** start SOURCE DOCUMENT **

It is the points which shift the least,   
which I attend to as guides to going deeper.

__________________________________________________ 

Bruce Morgen 
Christiana's close-to-a-
definition of "prayer"
also points toward the
essence of another word
often seen hereabouts:
meditation.  When prayer
is without motive, when
its essence is utter
surrender in what is,
then it is, to borrow a
favorite expression from
J. Krishnamurti, "a
great meditation."

___________________________________________________ 

Mark Otter 

I find prayer to be useful at the very least to me. When I hold in mind
a thought of sharing my energy with someone in need, it seems to
open my heart and calm me down. Whether it helps the person to
whom I'm beaming my love and support, I can't directly say, but my
own experience is that I feel more loving and happier. Nonetheless,
there have been studies done. Here are some links that you might find
interesting if you have the time... 

http://my.webmd.com/content/article/1728.92943
http://archinte.ama-assn.org/issues/v159n19/abs/ioi90043.html
http://www.jreprodmed.com/abs/jrm1137.htm
http://www.cnn.com/2000/HEALTH/alternative/01/18/prayer.power.wmd/ 

______________________________________________________________ 

Bobby Graham 

There is a lot of support in references I have read that evolution
occurs where a need is established. Praying establishes a need. The
more intense the prayer the greater the exhibited need, the faster the
evolution. 

______________________________________________________________ 

Jan Barendrecht 

Praying helps a lot - there is evidence of that. It is even more
promising than can be imagined because the experiment taken were
with "normal" ppl, not Reiki practitioners, yogis or "practicing"
nondualists. It means, any "practice" that lessened conditioning, will increase these
beneficial healing influences. It is not a coincidence that the early
Christians, Buddhists (probably all K. awakened) were healers. 

That again isn't a coincidence as self-surrender and love strengthen
the self-healing ability of the mind-body and like a magnet spreads a
field aligning neighboring iron particles, the life-force aligns everything
near it too. Occurrences of synchronicity then are frequent, healing
influences include stimulating the self-healing ability in other
mind-bodies.

** end SOURCE DOCUMENT **

Carry the prayer discussion forward from its final sentence. The data that come next play no part in any task.

** start INFORMATION SHOWN **

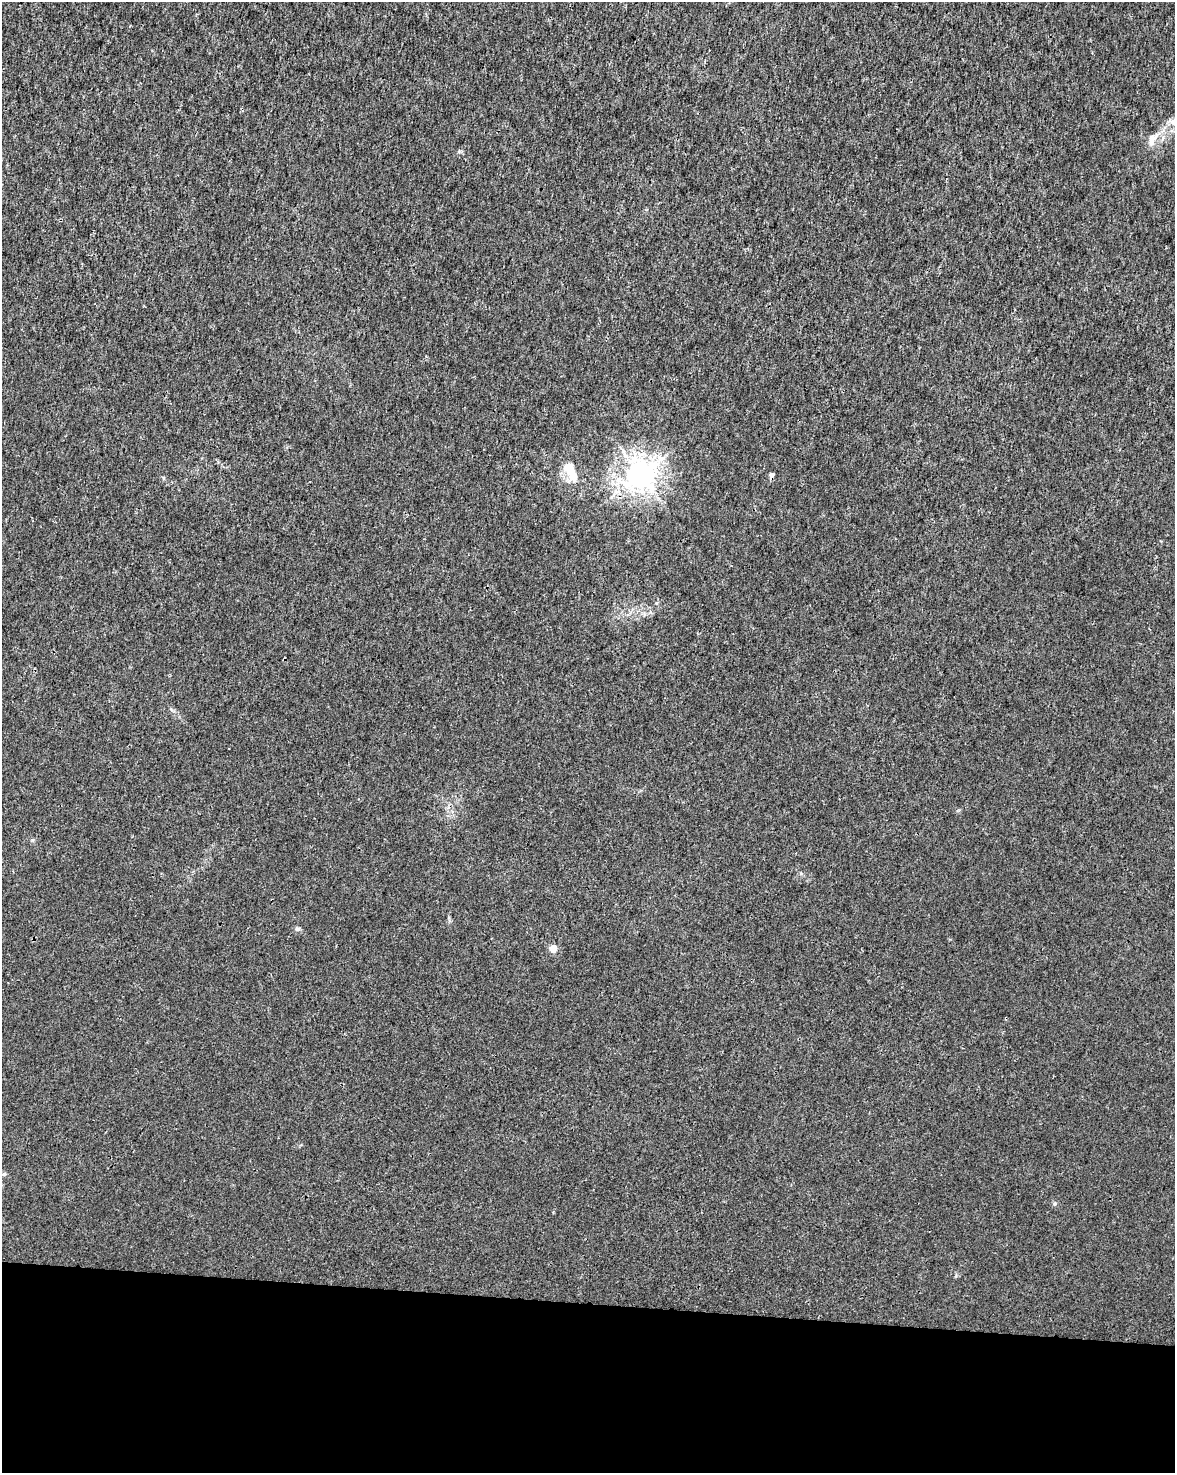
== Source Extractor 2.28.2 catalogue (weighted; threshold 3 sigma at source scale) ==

** end INFORMATION SHOWN **

• THE ANSWER:
_____________________________________________________

Martha Ramsey 

to speak of my own experience, i am finding that as my
understanding of what sources happiness seems to be shifting, i am
apparently becoming less interested in putting in requests for specific
outcomes, even the supposedly highest ("selfless") aspirations. i seem
to simply be more interested, right now, in seeing what happens as i
don't ask for anything. 

i do find myself sometimes giving or sending Reiki to people . i watch
myself with this to see what is going on inside. it feels good to do
Reiki when someone is hurting and i feel the urge, so why not? and
sometimes it eases for me the feeling of helplessness. 

the instinct to nurture and support healing seems primal. there is an
urge to give oneself somehow to the flow of things as a kind of
sacrifice for the hurting one.

___________________________________________________

NDS Archives

Jerry Katz 

Rajneesh/Osho says prayer "is a communion between you and the
whole." And he says that "prayer is still a meeting so ultimately it also
has to be transcended." ... "This requires the subtlest awareness
possible. If you can be aware of the meeting between you and whole,
then you transcend yourself and the whole, both. Then you are the
whole. And in this whole, there is no duality..." 

and..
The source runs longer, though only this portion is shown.